Second, a system analysis will be completed to determine profit feasibility, taking into account the amount of effort and time required for any local farmer to convert current ground to miscanthus biomass production and the production that can be expected.
Ideal land for miscanthus includes buffer strips next to waterways and public areas, replacing switchgrass in land coming out of the Crop Reserve Program (CRP), or an alternative for land that farmers can no longer produce grain on due to extreme soil degradation. Using land in this way would allow a producer to make a profit from the land while still keeping conservation and the natural resources in the forefront. Producing miscanthus rather than using ground as set aside will also reduce the amount of government funds required for supporting CRP agreements.
Project objectives from proposal:
The information gained about growing miscanthus will be made public in the local newspaper as well as with surrounding organizations that are interested in harvesting large amounts of biomass for biofuel production. These companies include Poet, Syngest, and Flint Hills Resources along with local co-ops, Aspinwall Co-op and Manning Co-op, and local equipment dealerships.
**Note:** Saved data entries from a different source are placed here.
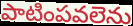
పాటింపవలెనుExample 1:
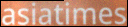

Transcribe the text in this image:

asiatimes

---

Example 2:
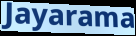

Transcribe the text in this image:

Jayarama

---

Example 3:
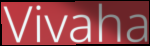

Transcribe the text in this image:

Vivaha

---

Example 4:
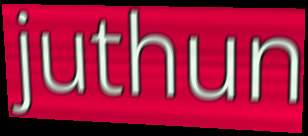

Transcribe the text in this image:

juthun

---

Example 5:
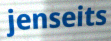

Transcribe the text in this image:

The local IKM-Manning Community High School agronomy program will be included for outreach to allow the young people in the community to learn about the information on growing miscanthus and what challenges and benefits go along with it. It is expected these future farmers and farm hands will be the people responsible for bringing renewable biomass to the region in the coming years. The project progress and results will be documented and communicated to the interested public by Randy Kasparbauer in a website blog, Facebook, and Twitter social networking sites.
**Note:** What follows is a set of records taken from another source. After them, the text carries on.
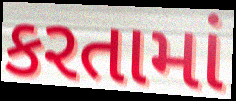
કરતામાં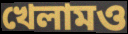
খেলামও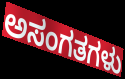
ಅಸಂಗತಗಳು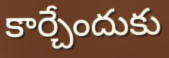
కార్చేందుకుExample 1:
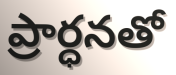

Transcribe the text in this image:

ప్రార్ధనతో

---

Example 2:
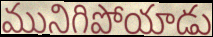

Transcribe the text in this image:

మునిగిపోయాడు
The project will include input from the local NRCS, Missouri and Mississippi divide RC and D, and the Iowa State University extension. Cooperation with the Southern Iowa RC and D miscanthus research will be done as well. A trip will be made to visit the current small plots of miscanthus in this region to learn more about the plants and to discuss research findings of various miscanthus projects.
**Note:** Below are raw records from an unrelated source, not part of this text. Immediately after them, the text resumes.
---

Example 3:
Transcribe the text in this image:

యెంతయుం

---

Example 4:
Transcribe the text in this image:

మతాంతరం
Each research topic will be evaluated in a specific way. Soil nutrient usage will be evaluated by the percentage of nutrient loss/gain. Soil samples will be taken at the beginning of each growing season and at the end of the project for evaluation. The soil study will measure the soil in spring and after a harvest to compare nutrient levels. The soil nutrients of focus will be nitrogen, phosphorus, potassium, and soil organic carbon. Moisture and major weather events will be monitored throughout the growing seasons for data tracking purposes.
The difficulty in planting and digging 24,000 plant per acre populations (high) versus 16,000 plant populations per acre (reduced) will be measured by the time, machine power, and physical effort that is required to conduct each step of planting and digging of rhizomes. The overall plant health will also be analyzed for each plot for each season. This is a new study for the Midwest. This type of rhizome planning of grass is not done on a large scale, but will have to be started if biomass is to be a significant player in future energy production.
All the biomass harvested will be evaluated during each growing season for amount of water received and weather conditions while growing along with final biomass weight output and quality collected for each plot. The biomass will be evaluated by a forage testing laboratory in Nevada, IA. This information will be used to identify the significant trends due to weather and other recorded events.